*** STUDY MATERIAL ***

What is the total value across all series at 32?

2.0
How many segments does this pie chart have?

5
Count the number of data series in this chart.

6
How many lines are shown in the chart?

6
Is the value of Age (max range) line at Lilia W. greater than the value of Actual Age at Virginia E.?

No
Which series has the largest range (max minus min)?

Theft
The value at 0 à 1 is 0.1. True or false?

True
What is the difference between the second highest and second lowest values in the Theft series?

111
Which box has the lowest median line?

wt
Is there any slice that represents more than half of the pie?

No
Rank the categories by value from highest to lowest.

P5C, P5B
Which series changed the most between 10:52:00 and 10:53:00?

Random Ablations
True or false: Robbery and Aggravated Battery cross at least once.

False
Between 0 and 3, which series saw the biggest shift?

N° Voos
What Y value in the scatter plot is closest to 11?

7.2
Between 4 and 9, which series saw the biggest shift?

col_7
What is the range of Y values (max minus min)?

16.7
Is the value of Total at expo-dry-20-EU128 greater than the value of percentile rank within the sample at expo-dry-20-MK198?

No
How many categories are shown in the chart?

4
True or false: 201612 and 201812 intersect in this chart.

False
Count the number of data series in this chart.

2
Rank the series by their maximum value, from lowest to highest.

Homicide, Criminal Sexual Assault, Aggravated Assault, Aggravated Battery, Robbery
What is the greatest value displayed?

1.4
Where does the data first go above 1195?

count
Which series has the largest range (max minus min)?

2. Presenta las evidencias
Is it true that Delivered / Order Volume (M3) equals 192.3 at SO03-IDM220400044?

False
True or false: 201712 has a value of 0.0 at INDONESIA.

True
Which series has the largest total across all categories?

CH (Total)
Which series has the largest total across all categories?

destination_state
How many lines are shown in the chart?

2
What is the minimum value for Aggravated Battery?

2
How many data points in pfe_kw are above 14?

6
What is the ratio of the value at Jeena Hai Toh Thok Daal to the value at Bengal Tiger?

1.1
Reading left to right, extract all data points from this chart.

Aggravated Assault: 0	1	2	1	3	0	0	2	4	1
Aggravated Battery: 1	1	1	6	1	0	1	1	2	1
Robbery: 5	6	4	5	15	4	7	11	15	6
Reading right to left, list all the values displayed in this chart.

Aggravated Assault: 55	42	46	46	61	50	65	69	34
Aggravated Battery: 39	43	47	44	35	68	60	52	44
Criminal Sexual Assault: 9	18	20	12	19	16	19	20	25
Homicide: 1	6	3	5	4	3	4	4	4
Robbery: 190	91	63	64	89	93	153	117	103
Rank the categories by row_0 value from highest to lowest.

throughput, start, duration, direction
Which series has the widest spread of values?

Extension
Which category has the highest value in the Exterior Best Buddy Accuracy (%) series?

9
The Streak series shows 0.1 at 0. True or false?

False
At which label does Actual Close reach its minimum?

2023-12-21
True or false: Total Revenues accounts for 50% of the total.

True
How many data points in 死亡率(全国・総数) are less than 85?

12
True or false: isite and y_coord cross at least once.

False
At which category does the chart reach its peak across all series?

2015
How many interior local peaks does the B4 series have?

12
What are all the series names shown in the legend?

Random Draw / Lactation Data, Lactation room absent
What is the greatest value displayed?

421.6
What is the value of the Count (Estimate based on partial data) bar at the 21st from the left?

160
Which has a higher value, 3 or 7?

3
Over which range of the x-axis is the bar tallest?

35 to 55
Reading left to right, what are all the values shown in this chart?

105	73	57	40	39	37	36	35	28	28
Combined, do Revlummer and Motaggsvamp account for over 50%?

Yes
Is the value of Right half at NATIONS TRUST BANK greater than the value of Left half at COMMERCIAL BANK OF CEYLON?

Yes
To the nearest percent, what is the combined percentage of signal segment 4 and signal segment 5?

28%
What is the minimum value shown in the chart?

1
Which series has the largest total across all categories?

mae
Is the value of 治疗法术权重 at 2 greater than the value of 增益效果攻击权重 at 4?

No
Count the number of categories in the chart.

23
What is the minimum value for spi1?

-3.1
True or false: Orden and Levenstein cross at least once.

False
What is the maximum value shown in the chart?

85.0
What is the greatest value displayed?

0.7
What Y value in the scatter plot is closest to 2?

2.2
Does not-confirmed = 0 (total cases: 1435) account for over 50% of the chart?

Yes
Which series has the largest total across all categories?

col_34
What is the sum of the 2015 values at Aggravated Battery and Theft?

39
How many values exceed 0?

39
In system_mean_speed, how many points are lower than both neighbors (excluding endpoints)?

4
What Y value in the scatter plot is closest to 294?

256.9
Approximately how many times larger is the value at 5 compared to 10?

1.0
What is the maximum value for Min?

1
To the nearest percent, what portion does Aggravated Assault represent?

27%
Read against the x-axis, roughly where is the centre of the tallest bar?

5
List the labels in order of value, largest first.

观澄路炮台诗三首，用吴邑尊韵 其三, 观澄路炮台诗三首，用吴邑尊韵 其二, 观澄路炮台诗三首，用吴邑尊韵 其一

*** End of STUDY MATERIAL ***

EXERCISE GOAL: Can you write out all of the records above, word for word?

EXPECTED OUTPUT:
What is the total value across all series at 32?

2.0
How many segments does this pie chart have?

5
Count the number of data series in this chart.

6
How many lines are shown in the chart?

6
Is the value of Age (max range) line at Lilia W. greater than the value of Actual Age at Virginia E.?

No
Which series has the largest range (max minus min)?

Theft
The value at 0 à 1 is 0.1. True or false?

True
What is the difference between the second highest and second lowest values in the Theft series?

111
Which box has the lowest median line?

wt
Is there any slice that represents more than half of the pie?

No
Rank the categories by value from highest to lowest.

P5C, P5B
Which series changed the most between 10:52:00 and 10:53:00?

Random Ablations
True or false: Robbery and Aggravated Battery cross at least once.

False
Between 0 and 3, which series saw the biggest shift?

N° Voos
What Y value in the scatter plot is closest to 11?

7.2
Between 4 and 9, which series saw the biggest shift?

col_7
What is the range of Y values (max minus min)?

16.7
Is the value of Total at expo-dry-20-EU128 greater than the value of percentile rank within the sample at expo-dry-20-MK198?

No
How many categories are shown in the chart?

4
True or false: 201612 and 201812 intersect in this chart.

False
Count the number of data series in this chart.

2
Rank the series by their maximum value, from lowest to highest.

Homicide, Criminal Sexual Assault, Aggravated Assault, Aggravated Battery, Robbery
What is the greatest value displayed?

1.4
Where does the data first go above 1195?

count
Which series has the largest range (max minus min)?

2. Presenta las evidencias
Is it true that Delivered / Order Volume (M3) equals 192.3 at SO03-IDM220400044?

False
True or false: 201712 has a value of 0.0 at INDONESIA.

True
Which series has the largest total across all categories?

CH (Total)
Which series has the largest total across all categories?

destination_state
How many lines are shown in the chart?

2
What is the minimum value for Aggravated Battery?

2
How many data points in pfe_kw are above 14?

6
What is the ratio of the value at Jeena Hai Toh Thok Daal to the value at Bengal Tiger?

1.1
Reading left to right, extract all data points from this chart.

Aggravated Assault: 0	1	2	1	3	0	0	2	4	1
Aggravated Battery: 1	1	1	6	1	0	1	1	2	1
Robbery: 5	6	4	5	15	4	7	11	15	6
Reading right to left, list all the values displayed in this chart.

Aggravated Assault: 55	42	46	46	61	50	65	69	34
Aggravated Battery: 39	43	47	44	35	68	60	52	44
Criminal Sexual Assault: 9	18	20	12	19	16	19	20	25
Homicide: 1	6	3	5	4	3	4	4	4
Robbery: 190	91	63	64	89	93	153	117	103
Rank the categories by row_0 value from highest to lowest.

throughput, start, duration, direction
Which series has the widest spread of values?

Extension
Which category has the highest value in the Exterior Best Buddy Accuracy (%) series?

9
The Streak series shows 0.1 at 0. True or false?

False
At which label does Actual Close reach its minimum?

2023-12-21
True or false: Total Revenues accounts for 50% of the total.

True
How many data points in 死亡率(全国・総数) are less than 85?

12
True or false: isite and y_coord cross at least once.

False
At which category does the chart reach its peak across all series?

2015
How many interior local peaks does the B4 series have?

12
What are all the series names shown in the legend?

Random Draw / Lactation Data, Lactation room absent
What is the greatest value displayed?

421.6
What is the value of the Count (Estimate based on partial data) bar at the 21st from the left?

160
Which has a higher value, 3 or 7?

3
Over which range of the x-axis is the bar tallest?

35 to 55
Reading left to right, what are all the values shown in this chart?

105	73	57	40	39	37	36	35	28	28
Combined, do Revlummer and Motaggsvamp account for over 50%?

Yes
Is the value of Right half at NATIONS TRUST BANK greater than the value of Left half at COMMERCIAL BANK OF CEYLON?

Yes
To the nearest percent, what is the combined percentage of signal segment 4 and signal segment 5?

28%
What is the minimum value shown in the chart?

1
Which series has the largest total across all categories?

mae
Is the value of 治疗法术权重 at 2 greater than the value of 增益效果攻击权重 at 4?

No
Count the number of categories in the chart.

23
What is the minimum value for spi1?

-3.1
True or false: Orden and Levenstein cross at least once.

False
What is the maximum value shown in the chart?

85.0
What is the greatest value displayed?

0.7
What Y value in the scatter plot is closest to 2?

2.2
Does not-confirmed = 0 (total cases: 1435) account for over 50% of the chart?

Yes
Which series has the largest total across all categories?

col_34
What is the sum of the 2015 values at Aggravated Battery and Theft?

39
How many values exceed 0?

39
In system_mean_speed, how many points are lower than both neighbors (excluding endpoints)?

4
What Y value in the scatter plot is closest to 294?

256.9
Approximately how many times larger is the value at 5 compared to 10?

1.0
What is the maximum value for Min?

1
To the nearest percent, what portion does Aggravated Assault represent?

27%
Read against the x-axis, roughly where is the centre of the tallest bar?

5
List the labels in order of value, largest first.

观澄路炮台诗三首，用吴邑尊韵 其三, 观澄路炮台诗三首，用吴邑尊韵 其二, 观澄路炮台诗三首，用吴邑尊韵 其一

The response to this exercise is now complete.